Mais le passage du cinéma au théâtre se fera aussi tout simplement par l’écriture d’Emmanuèle Bernheim. Il est évident que son style littéraire est aussi vivant qu’une parole et aussi concis et construit que le traitement d’un scénario - Emmanuèle Bernheim a été scénariste et compagnonne de travail de cinéastes comme Claire Denis, François Ozon, Olivier Assayas ou Alain Cavalier. La structure narrative du texte Stallone, simple et articulée offre l’avantage de commencer le travail d’approche du texte avec la certitude qu’il y a une dramaturgie solide qu’il faut préserver et mettre en valeur. Il ne s’agit pas de déconstruire le texte. L’histoire de Lise a un début, un milieu et une fin. Une vie qui défile à la vitesse d’une comédie et qui est construite comme un drame.
Stallone se présente donc comme le récit d’un sursis de vie vivace, électrique et incroyablement drôle. Le chant du cygne mais dans sa version rock !
Le style d’Emmanuèle Bernheim, ciselé et rapide, fait de la ponctuation une ellipse chez elle ! Ses textes, toujours courts comme des nouvelles, n’ont pas le temps de trier ce qui est joyeux et ce qui est triste. On vit on meurt. C’est tout. On le sait. On peut se faire surprendre par l’arrivée soudaine de la mort - un peu comme un rendez-vous programmé il y a longtemps pourtant, mais qu’on a oublié à force d’être trop occupé. Chez Emmanuèle Bernheim, la vie devient donc une performance physique. Soyons concentrés, concis et essayons de ne pas nous rater. Vivre beaucoup et vite. C’est à mon sens dans cette dynamique de sursis que nous touchons la profonde poésie et mélancolie de l’important travail d’auteure d’Emmanuèle Bernheim.

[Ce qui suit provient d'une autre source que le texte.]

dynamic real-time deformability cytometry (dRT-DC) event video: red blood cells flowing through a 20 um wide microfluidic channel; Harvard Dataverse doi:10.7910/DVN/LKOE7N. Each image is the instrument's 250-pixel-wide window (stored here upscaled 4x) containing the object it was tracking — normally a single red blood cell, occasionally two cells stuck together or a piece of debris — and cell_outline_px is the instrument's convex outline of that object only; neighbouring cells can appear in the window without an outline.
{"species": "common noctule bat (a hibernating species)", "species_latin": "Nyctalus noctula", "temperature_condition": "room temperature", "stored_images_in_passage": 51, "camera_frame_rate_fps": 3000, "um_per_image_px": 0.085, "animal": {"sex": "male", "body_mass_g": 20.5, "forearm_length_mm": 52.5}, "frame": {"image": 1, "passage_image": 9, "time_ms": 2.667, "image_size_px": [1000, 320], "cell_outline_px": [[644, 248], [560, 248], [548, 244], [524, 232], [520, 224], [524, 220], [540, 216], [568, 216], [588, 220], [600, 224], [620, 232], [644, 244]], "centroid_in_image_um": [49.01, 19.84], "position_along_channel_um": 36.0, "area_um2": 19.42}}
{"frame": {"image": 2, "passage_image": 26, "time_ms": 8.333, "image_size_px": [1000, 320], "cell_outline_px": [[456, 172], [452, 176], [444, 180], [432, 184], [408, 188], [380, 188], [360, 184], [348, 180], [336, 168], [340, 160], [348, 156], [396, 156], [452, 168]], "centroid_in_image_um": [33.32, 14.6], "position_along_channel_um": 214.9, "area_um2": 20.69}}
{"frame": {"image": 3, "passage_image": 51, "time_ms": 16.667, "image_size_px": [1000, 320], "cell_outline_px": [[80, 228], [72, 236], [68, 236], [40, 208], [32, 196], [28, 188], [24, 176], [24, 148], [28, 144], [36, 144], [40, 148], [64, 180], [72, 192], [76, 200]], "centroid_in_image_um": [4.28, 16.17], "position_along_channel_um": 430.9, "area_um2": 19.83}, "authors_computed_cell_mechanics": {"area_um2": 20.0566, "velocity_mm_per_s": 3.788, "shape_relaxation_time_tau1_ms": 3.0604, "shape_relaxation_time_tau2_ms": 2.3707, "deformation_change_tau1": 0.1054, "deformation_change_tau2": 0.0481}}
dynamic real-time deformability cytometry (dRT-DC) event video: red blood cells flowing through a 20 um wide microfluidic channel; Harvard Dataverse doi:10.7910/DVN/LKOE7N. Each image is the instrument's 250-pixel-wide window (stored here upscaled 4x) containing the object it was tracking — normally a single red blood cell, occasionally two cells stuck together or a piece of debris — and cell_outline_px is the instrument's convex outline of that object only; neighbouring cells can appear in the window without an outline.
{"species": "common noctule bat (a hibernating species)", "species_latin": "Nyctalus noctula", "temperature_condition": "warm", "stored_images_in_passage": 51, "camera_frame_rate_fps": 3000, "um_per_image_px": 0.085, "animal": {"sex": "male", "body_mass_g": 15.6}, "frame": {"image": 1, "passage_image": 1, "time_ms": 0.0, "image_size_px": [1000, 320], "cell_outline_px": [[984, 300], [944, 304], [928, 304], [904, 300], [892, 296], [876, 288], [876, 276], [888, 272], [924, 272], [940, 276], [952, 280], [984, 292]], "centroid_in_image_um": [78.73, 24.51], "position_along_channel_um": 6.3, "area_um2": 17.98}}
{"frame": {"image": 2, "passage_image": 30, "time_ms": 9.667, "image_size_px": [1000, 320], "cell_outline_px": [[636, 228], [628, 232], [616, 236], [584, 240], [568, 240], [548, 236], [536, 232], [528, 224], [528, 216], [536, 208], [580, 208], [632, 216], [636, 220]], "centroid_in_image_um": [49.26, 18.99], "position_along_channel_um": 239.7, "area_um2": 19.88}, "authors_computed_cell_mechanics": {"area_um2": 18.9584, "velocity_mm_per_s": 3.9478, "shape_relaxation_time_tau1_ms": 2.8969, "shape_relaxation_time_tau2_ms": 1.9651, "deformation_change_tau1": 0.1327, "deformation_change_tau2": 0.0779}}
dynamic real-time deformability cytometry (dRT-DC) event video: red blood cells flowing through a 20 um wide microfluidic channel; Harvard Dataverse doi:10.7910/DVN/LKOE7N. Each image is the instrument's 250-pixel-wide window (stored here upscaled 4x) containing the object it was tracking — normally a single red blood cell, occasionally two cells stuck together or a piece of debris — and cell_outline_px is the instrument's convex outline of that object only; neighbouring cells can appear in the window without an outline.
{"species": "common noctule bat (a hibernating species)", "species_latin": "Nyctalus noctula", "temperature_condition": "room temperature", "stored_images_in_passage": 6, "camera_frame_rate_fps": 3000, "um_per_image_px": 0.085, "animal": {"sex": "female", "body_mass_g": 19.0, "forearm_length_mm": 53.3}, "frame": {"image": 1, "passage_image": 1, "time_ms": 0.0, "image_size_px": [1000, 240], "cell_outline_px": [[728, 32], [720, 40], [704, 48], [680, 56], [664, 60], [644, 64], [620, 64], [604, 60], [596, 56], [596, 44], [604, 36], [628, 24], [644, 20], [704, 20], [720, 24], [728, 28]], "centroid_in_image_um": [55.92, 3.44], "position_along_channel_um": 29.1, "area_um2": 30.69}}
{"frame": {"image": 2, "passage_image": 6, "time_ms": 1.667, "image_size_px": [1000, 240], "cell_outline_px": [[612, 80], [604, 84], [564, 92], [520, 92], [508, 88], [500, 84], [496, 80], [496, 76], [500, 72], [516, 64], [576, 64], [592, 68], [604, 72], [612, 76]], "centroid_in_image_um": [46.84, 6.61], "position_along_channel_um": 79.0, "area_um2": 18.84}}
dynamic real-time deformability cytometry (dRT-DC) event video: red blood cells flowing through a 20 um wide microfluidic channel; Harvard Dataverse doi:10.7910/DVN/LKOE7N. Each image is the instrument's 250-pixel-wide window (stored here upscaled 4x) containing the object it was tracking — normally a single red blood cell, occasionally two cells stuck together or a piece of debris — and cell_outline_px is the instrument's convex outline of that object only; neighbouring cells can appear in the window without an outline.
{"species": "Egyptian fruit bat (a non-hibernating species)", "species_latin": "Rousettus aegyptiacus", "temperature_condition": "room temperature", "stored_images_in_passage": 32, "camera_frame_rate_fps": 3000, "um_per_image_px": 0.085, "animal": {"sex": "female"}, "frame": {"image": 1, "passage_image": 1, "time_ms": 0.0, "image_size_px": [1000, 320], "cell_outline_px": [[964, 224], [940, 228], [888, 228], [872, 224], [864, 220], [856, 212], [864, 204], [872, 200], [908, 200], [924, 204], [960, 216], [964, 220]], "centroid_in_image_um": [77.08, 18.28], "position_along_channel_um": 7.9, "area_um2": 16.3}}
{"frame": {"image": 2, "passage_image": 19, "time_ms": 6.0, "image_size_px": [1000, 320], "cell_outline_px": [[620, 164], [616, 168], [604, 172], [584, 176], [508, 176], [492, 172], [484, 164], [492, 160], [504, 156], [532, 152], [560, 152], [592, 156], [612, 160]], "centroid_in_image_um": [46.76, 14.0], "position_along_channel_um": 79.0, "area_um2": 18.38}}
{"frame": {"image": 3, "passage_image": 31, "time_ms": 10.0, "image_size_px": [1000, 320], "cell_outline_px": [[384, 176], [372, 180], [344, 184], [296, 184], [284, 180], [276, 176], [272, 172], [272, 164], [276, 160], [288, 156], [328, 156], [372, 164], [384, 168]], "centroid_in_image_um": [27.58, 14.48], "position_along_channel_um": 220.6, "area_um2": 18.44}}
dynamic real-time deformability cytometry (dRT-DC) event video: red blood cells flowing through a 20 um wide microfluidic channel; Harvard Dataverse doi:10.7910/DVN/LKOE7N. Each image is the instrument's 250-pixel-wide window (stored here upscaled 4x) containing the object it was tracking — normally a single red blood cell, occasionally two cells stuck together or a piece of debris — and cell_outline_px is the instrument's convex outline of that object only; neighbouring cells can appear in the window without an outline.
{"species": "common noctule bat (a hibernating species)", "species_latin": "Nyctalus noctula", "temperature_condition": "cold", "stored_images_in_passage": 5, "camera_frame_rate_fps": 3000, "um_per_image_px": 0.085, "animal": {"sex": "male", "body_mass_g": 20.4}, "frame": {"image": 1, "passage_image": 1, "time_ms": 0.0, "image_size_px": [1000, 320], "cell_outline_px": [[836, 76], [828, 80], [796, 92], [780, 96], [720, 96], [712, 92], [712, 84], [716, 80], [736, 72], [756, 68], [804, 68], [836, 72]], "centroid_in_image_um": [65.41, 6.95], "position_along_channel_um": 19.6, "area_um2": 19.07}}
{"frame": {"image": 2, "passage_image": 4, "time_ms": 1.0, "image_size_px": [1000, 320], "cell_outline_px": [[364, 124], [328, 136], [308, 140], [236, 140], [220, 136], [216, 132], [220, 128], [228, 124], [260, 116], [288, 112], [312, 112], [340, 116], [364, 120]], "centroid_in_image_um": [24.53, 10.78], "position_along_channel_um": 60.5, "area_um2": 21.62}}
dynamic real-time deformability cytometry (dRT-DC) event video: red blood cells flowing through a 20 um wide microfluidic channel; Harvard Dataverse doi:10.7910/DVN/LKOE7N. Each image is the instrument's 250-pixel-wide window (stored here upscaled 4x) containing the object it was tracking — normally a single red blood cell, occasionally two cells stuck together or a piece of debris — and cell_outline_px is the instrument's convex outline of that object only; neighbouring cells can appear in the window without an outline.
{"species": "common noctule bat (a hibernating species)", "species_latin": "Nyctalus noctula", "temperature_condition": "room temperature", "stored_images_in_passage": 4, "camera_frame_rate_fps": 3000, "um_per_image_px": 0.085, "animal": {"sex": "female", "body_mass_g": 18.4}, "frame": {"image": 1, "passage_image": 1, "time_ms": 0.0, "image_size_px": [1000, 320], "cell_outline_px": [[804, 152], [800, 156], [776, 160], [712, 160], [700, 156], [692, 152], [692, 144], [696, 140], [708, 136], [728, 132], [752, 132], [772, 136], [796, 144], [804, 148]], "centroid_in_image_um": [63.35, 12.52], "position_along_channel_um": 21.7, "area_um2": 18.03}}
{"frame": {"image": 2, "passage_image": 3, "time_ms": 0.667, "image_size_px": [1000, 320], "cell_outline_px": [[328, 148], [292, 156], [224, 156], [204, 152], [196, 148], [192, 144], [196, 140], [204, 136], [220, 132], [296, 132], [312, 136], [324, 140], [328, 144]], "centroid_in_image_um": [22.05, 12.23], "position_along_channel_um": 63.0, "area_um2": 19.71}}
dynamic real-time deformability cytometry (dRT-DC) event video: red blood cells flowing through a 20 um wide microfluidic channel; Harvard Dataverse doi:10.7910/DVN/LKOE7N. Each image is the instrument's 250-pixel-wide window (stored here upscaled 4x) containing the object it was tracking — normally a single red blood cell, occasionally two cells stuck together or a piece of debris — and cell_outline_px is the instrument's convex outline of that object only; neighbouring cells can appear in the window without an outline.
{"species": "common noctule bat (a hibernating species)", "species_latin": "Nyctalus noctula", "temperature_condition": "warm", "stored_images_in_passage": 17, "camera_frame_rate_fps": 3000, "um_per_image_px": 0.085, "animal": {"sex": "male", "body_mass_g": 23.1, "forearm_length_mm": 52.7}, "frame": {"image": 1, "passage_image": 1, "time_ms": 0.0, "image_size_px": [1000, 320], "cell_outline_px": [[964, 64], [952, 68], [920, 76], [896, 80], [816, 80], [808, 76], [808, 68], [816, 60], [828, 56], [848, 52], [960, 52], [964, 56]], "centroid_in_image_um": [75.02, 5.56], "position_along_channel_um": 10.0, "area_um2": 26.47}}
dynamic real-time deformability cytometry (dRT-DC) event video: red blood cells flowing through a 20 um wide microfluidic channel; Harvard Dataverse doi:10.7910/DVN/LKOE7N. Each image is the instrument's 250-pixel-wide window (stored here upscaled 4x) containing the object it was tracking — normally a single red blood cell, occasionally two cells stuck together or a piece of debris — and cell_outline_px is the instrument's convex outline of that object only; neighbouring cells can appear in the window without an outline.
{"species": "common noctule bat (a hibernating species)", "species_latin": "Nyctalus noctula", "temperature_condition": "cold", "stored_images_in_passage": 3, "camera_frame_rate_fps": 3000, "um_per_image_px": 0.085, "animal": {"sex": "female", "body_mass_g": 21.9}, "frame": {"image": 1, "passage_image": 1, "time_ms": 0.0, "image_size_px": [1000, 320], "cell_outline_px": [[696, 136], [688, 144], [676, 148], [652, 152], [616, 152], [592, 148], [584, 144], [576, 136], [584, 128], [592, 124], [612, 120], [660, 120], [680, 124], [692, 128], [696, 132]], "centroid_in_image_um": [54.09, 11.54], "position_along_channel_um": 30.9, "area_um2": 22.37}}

Mais il y a bien sûr un point important qui donne une troublante valeur à son livre aujourd’hui.

À l’instar du personnage principal Lise, Emmanuèle Bernheim a décidé de prendre sa vie en main après avoir été galvanisée par la vision de Rocky 3, l’œil du tigre. C’est ce qui lui a donné l’idée du livre. Mais aussi, comme Lise, elle décèdera d’un cancer rapide et impitoyable - Serge Toubiana, son compagnon, en a fait le récit dans Les bouées jaunes, un bouleversant portrait d’Emmanuèle Bernheim - mais ça, elle ne le savait pas encore quand elle l’a écrit.
Stallone, la nouvelle, devient alors une prémonition, et acquiert le statut d’autobiographie a posteriori. En le soulignant et en le prenant en compte dans le travail d’adaptation théâtrale, il ne s’agit pas de tomber dans une forme de mysticisme mais simplement ne pas ignorer, et d’interroger cette vertigineuse cohérence poétique chez Emmanuèle Bernheim. Comme si elle avait prévu, vu sa propre mort. Comme si elle avait, avec Stallone, annoncé le programme, elle nous raconte avec concision, joie, légèreté et sans le savoir, la forme de son propre sursis face à la mort.